◆ What the task asks ◆
Please copy word for word every line from the start of the records through the line containing "subtitle Заключение [118, 118, 1122, 147]", including both ends.

— begin Material for this task —

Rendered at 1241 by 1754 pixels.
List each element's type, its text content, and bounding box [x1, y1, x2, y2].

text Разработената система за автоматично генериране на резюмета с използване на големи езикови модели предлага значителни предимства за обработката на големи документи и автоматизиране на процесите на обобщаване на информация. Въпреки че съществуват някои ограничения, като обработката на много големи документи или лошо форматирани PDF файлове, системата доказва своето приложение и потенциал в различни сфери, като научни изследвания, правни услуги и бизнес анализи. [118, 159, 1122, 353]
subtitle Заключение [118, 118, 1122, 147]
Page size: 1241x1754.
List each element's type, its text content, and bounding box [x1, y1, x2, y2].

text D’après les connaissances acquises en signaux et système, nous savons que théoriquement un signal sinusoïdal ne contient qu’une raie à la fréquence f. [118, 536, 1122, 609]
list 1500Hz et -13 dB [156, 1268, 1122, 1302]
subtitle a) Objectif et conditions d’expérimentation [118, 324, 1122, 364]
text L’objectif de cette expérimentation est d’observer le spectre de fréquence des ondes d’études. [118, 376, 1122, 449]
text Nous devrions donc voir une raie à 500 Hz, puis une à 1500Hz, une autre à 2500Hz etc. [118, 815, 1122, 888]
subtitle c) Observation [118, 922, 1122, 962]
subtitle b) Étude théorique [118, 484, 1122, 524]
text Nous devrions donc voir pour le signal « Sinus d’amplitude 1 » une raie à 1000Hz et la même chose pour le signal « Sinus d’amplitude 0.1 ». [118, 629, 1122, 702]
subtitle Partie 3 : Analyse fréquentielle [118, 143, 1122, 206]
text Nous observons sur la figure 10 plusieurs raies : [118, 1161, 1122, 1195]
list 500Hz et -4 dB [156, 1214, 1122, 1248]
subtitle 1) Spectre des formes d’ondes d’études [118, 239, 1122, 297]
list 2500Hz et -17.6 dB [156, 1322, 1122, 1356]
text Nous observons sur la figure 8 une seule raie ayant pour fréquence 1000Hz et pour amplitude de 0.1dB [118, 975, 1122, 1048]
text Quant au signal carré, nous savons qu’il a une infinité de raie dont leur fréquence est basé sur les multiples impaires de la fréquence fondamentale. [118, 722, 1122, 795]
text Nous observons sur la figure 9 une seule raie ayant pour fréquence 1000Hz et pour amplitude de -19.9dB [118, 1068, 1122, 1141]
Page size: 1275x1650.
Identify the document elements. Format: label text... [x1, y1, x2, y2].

— end Material for this task —

◆ Written solution ◆
Rendered at 1241 by 1754 pixels.
List each element's type, its text content, and bounding box [x1, y1, x2, y2].

text Разработената система за автоматично генериране на резюмета с използване на големи езикови модели предлага значителни предимства за обработката на големи документи и автоматизиране на процесите на обобщаване на информация. Въпреки че съществуват някои ограничения, като обработката на много големи документи или лошо форматирани PDF файлове, системата доказва своето приложение и потенциал в различни сфери, като научни изследвания, правни услуги и бизнес анализи. [118, 159, 1122, 353]
subtitle Заключение [118, 118, 1122, 147]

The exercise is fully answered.